* Data to use:
--- --- ---
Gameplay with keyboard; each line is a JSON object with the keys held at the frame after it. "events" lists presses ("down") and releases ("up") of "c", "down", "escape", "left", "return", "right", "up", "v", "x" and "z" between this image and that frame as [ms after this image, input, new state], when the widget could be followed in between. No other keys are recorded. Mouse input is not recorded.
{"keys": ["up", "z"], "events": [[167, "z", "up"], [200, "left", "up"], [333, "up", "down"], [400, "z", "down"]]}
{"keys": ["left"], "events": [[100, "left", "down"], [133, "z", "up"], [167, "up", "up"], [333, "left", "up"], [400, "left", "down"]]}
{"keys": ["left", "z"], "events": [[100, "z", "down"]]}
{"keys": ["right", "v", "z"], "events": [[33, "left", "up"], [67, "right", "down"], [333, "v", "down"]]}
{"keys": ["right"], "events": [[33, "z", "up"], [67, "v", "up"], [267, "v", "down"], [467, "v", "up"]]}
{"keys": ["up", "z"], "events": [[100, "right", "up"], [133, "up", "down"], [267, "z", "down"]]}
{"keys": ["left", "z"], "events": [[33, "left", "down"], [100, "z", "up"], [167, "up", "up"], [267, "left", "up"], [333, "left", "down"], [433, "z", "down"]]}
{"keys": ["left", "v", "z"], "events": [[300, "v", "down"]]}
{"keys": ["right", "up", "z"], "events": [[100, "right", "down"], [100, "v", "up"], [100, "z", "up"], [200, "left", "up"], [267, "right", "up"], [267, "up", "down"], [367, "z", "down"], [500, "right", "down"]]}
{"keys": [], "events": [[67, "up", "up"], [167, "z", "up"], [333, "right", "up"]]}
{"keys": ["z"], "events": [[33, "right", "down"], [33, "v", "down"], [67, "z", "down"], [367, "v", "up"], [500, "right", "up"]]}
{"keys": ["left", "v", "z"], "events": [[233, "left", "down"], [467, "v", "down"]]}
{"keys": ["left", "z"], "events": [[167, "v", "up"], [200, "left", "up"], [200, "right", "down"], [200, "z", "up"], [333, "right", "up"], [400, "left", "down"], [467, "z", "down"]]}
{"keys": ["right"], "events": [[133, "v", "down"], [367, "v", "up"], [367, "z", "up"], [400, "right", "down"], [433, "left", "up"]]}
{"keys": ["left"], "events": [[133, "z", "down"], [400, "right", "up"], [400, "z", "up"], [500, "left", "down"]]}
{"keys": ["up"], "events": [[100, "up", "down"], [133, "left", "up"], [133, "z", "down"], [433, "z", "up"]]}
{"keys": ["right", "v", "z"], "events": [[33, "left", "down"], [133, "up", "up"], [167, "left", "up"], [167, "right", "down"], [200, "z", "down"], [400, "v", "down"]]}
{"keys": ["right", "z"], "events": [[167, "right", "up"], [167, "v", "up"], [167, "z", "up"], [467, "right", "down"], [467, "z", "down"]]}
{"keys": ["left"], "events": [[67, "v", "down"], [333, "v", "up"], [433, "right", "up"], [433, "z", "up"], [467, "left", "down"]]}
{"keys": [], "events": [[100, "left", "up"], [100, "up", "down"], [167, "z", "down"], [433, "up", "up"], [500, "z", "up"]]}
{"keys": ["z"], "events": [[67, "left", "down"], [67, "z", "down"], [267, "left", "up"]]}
--- --- ---
Give back the complete data, each line unchanged.

* Result of the task:
Gameplay with keyboard; each line is a JSON object with the keys held at the frame after it. "events" lists presses ("down") and releases ("up") of "c", "down", "escape", "left", "return", "right", "up", "v", "x" and "z" between this image and that frame as [ms after this image, input, new state], when the widget could be followed in between. No other keys are recorded. Mouse input is not recorded.
{"keys": ["up", "z"], "events": [[167, "z", "up"], [200, "left", "up"], [333, "up", "down"], [400, "z", "down"]]}
{"keys": ["left"], "events": [[100, "left", "down"], [133, "z", "up"], [167, "up", "up"], [333, "left", "up"], [400, "left", "down"]]}
{"keys": ["left", "z"], "events": [[100, "z", "down"]]}
{"keys": ["right", "v", "z"], "events": [[33, "left", "up"], [67, "right", "down"], [333, "v", "down"]]}
{"keys": ["right"], "events": [[33, "z", "up"], [67, "v", "up"], [267, "v", "down"], [467, "v", "up"]]}
{"keys": ["up", "z"], "events": [[100, "right", "up"], [133, "up", "down"], [267, "z", "down"]]}
{"keys": ["left", "z"], "events": [[33, "left", "down"], [100, "z", "up"], [167, "up", "up"], [267, "left", "up"], [333, "left", "down"], [433, "z", "down"]]}
{"keys": ["left", "v", "z"], "events": [[300, "v", "down"]]}
{"keys": ["right", "up", "z"], "events": [[100, "right", "down"], [100, "v", "up"], [100, "z", "up"], [200, "left", "up"], [267, "right", "up"], [267, "up", "down"], [367, "z", "down"], [500, "right", "down"]]}
{"keys": [], "events": [[67, "up", "up"], [167, "z", "up"], [333, "right", "up"]]}
{"keys": ["z"], "events": [[33, "right", "down"], [33, "v", "down"], [67, "z", "down"], [367, "v", "up"], [500, "right", "up"]]}
{"keys": ["left", "v", "z"], "events": [[233, "left", "down"], [467, "v", "down"]]}
{"keys": ["left", "z"], "events": [[167, "v", "up"], [200, "left", "up"], [200, "right", "down"], [200, "z", "up"], [333, "right", "up"], [400, "left", "down"], [467, "z", "down"]]}
{"keys": ["right"], "events": [[133, "v", "down"], [367, "v", "up"], [367, "z", "up"], [400, "right", "down"], [433, "left", "up"]]}
{"keys": ["left"], "events": [[133, "z", "down"], [400, "right", "up"], [400, "z", "up"], [500, "left", "down"]]}
{"keys": ["up"], "events": [[100, "up", "down"], [133, "left", "up"], [133, "z", "down"], [433, "z", "up"]]}
{"keys": ["right", "v", "z"], "events": [[33, "left", "down"], [133, "up", "up"], [167, "left", "up"], [167, "right", "down"], [200, "z", "down"], [400, "v", "down"]]}
{"keys": ["right", "z"], "events": [[167, "right", "up"], [167, "v", "up"], [167, "z", "up"], [467, "right", "down"], [467, "z", "down"]]}
{"keys": ["left"], "events": [[67, "v", "down"], [333, "v", "up"], [433, "right", "up"], [433, "z", "up"], [467, "left", "down"]]}
{"keys": [], "events": [[100, "left", "up"], [100, "up", "down"], [167, "z", "down"], [433, "up", "up"], [500, "z", "up"]]}
{"keys": ["z"], "events": [[67, "left", "down"], [67, "z", "down"], [267, "left", "up"]]}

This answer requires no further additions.